Alex Smith comfortable not having to learn new offense

For the first time since the San Francisco 49ers invested the first pick in the draft on Alex Smith in 2005, the quarterback isn’t forced to learn a new offense in the spring.

That much right there made a big difference for him on Monday when the team opened up with an OTA in Santa Clara, Calif. Smith won’t have to feel his way through a playbook when he takes the field this time, ensuring he has the calls right and worrying about the little things when he should be thinking fast.

"It's a big difference hitting the ground running," Smith told David White of the San Francisco Chronicle. "I can't say how nice it is to be that much further ahead than we were a year ago."

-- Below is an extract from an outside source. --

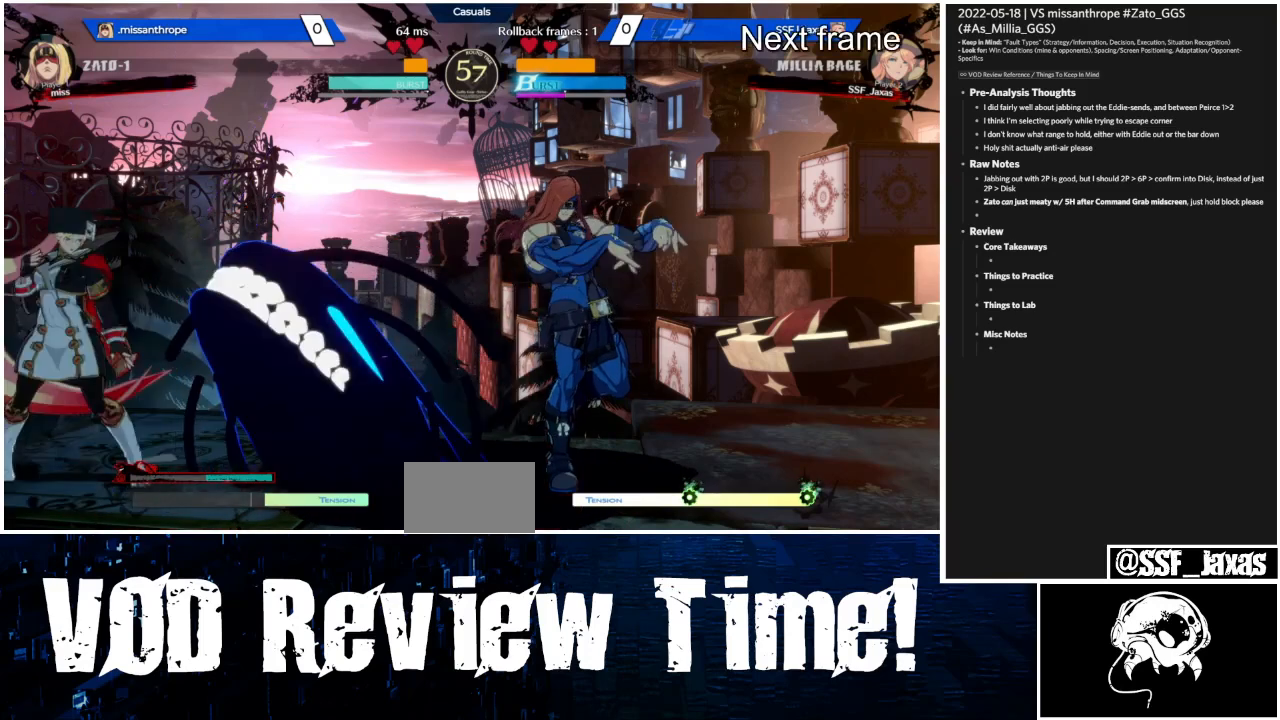
{"buttons": ["DPAD_DOWN"], "events": []}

It also marks the first time there isn’t uncertainty about his role. A year ago, he was forced to compete with Shaun Hill for the starting job. David Carr was signed as a backup but everyone in the organization has made it clear what role Carr occupies: He’s the backup.

"Last year, you were really just trying to take in the basics," Smith said. "We were working on huddle procedure, motions and shifts and all the fundamentals you have to build. At this point, we're so much past that and taking the next step forward.

"The great thing is I'm going to get all the reps out here and I'm going to take advantage of them."

The 49ers will wrap up their first stretch of OTA’s today. The club schedule two early like this with an eye toward having the staff evaluate the offensive line as it prepares for the draft. The team is expected to use one of its picks in the first round on a lineman. San Francisco has the 13th and 17th overall picks of the round.